Рабочий сезон начинался в конце мая, а закончиться должен был в первых числах ноября.
Лагерь геологов
Из Владивостока дорога до лагеря заняла около двенадцати часов. Мы проехали примерно 500 километров по асфальту и еще 200 по грунтовым лесовозным дорогам.
Жилище геологов располагалось у урочища Золотое, там, где река Валинку (приток Арму) резко меняет направление и уносит свои воды на северо-восток.
Одновременно в лагере находилось от пяти до десяти человек. Пока одни работали в тайге, другие отдыхали и восстанавливали силы. Были и студенты, проходившие летнюю практику, которые тоже участвовали в сборе проб. Многие из них не выдерживали суровых условий работы в лесу и сбегали в первую же неделю. Зато те, кто оставался, постепенно закаляли характер и совершенствовали навыки работы в поле, беря пример со старших.

_ИСХОДНЫЕ ДАННЫЕ_.

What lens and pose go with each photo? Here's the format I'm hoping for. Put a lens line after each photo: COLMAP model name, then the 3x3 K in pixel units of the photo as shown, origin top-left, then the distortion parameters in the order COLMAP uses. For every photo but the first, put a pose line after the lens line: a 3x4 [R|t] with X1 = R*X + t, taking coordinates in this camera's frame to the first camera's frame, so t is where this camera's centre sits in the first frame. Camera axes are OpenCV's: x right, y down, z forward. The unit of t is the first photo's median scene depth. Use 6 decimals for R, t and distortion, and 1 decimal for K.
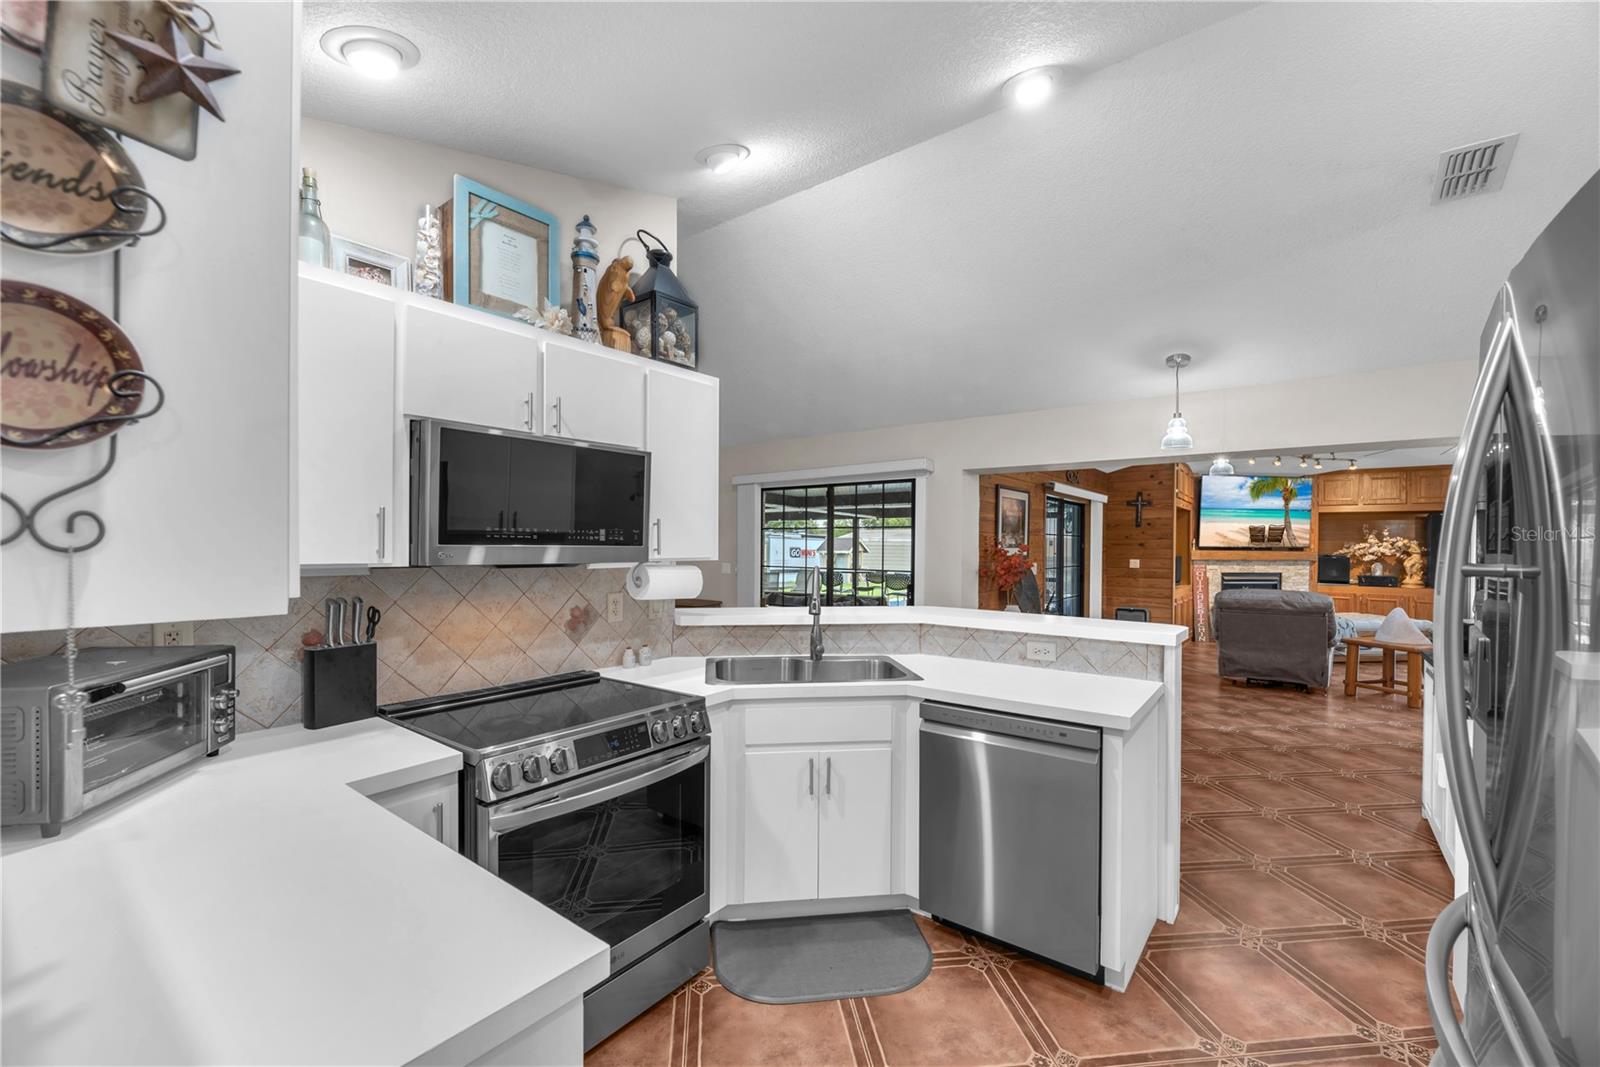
lens RADIAL K [[670.9, 0, 826.3], [0, 670.9, 539.7], [0, 0, 1]] dist [0.029519, -0.000127]
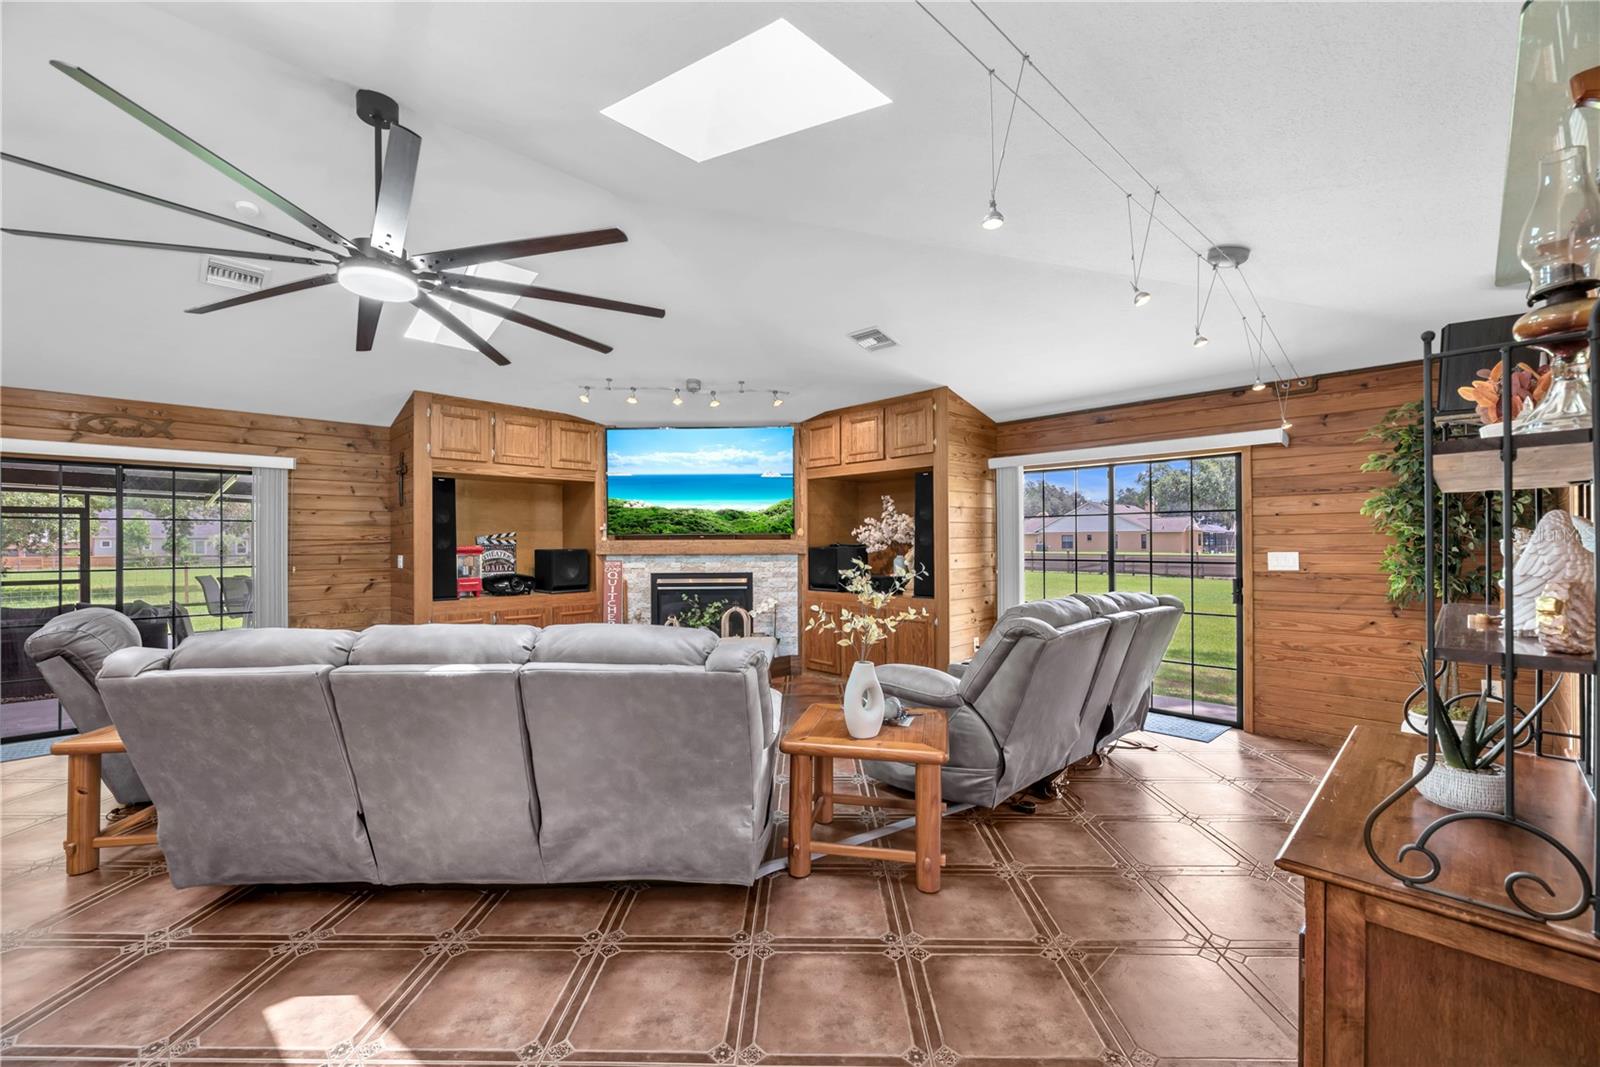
lens RADIAL K [[654.7, 0, 790.4], [0, 654.7, 537.5], [0, 0, 1]] dist [-0.001613, -0.000130]
pose [[0.983307, -0.019776, -0.180875, 0.927334], [0.023109, 0.999599, 0.016336, 0.006603], [0.180480, -0.020244, 0.983370, 0.433852]]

_ЗАДАНИЯ_.
**1.** Сколько времени, согласно отрывку о лагере геологов, заняла дорога до лагеря из Владивостока?
**2.** Замените в записях «photo» на «image» и приведите все записи заново без прочих изменений. Картинки в ответ не включайте.
Записи никак не связаны с отрывком.

_ОТВЕТЫ К ЗАДАНИЯМ_.
**1.** Около двенадцати часов.

**2.**
What lens and pose go with each image? Here's the format I'm hoping for. Put a lens line after each image: COLMAP model name, then the 3x3 K in pixel units of the image as shown, origin top-left, then the distortion parameters in the order COLMAP uses. For every image but the first, put a pose line after the lens line: a 3x4 [R|t] with X1 = R*X + t, taking coordinates in this camera's frame to the first camera's frame, so t is where this camera's centre sits in the first frame. Camera axes are OpenCV's: x right, y down, z forward. The unit of t is the first image's median scene depth. Use 6 decimals for R, t and distortion, and 1 decimal for K.
lens RADIAL K [[670.9, 0, 826.3], [0, 670.9, 539.7], [0, 0, 1]] dist [0.029519, -0.000127]
lens RADIAL K [[654.7, 0, 790.4], [0, 654.7, 537.5], [0, 0, 1]] dist [-0.001613, -0.000130]
pose [[0.983307, -0.019776, -0.180875, 0.927334], [0.023109, 0.999599, 0.016336, 0.006603], [0.180480, -0.020244, 0.983370, 0.433852]]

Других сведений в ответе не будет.